Especially from my experience of the eating obsession alternating or operating in tandem with my alcohol addiction, it was a no-brainer that both served a similar function: a flight from pain and consciousness, an effective way to not feel and not remember, and to be preoccupied with something else. The obsessions became the primary relationship in a nervous system unable to sustain a human relationship. So, the healing of course was a long course of relationship and regulation work. I was blessed with a brilliant, tenacious and infinetly patient attachment-oriented therapist who I stayed with for decades, to work the attachment piece, and many and varied modalities of regulation work. For me, neurofeedback and sensorimotor work were the most effective. But the relationship work was the most important, long, hard and unspeakably rewarding and worth it. I don’t work with eating disorders per se, although sometimes it creeps into my practice, and I use what has worked for me. I am always interested to know what others are finding that works. I know in our field, there are clinicians that do. I applaud them, thank them and wish them well.

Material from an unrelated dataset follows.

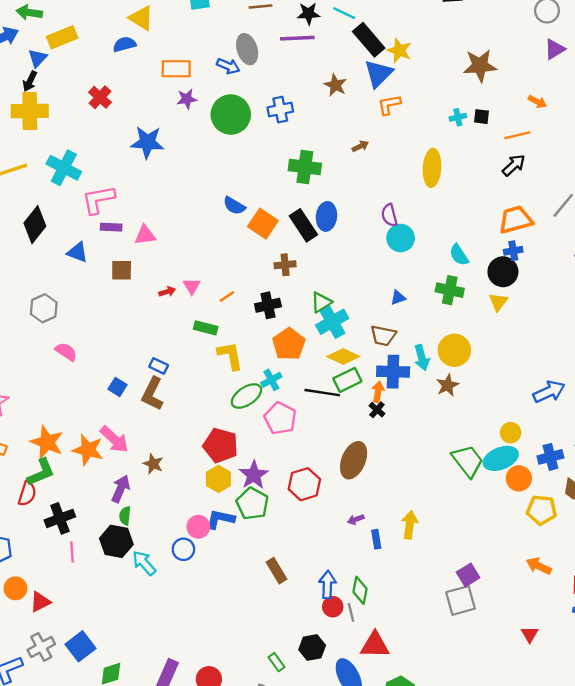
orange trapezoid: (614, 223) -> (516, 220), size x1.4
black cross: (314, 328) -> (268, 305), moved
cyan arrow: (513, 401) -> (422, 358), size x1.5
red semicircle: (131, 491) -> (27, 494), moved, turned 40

So, I am immensely grateful for the way my journey has left me healthy, and very much the joyful “foodie.” I live in a town obsessed with delicious food, and in a region blessed with wonderful abundance. I can eat what I want and don’t stress about it. I am a home cheese maker now, which is another kind of regulation, the calming rhythmic movement of stirring, the protracted waiting while cheese ages, and the joy of sharing the wealth are all huge rewards. And for this non-mother, the fact that the medium is milk, seems to have meaning to me. I am also a sourdough baker, another living breathing food, that takes less time to grow and cultivate, but similarly is a source of joy to both produce and share. Perhaps On Thanksgiving I will celebrate stirring a large vat of Cheddar, or some other wonderful bequest of the world’s gastronomy. A day of quiet, peace and immense gratitude. Thankfully my husband does not mind the scrooge in me, and he reminds me almost daily how much he appreciates the cheese and bread, and all the sweet aromas. He is one of those “perfectly” slender folk that I had imagined to be among the illusory, magically effortlessly so. When I first met him in 1991, I asked him, “have you always been thin?” He answered unhesitating, “No! I’ve always been fat!” He suffered as a chubby little kid and a fat adolescent. Somehow lost weight in high school and has worked to maintain his seemingly “perfect” weight ever since. But even many decades later, he still sees that fat kid in the mirror. It is true what I learned from one of my great mentors, “Your self image is the last thing to change.” Best wishes of the season, whatever they are for you. And practice gratitude!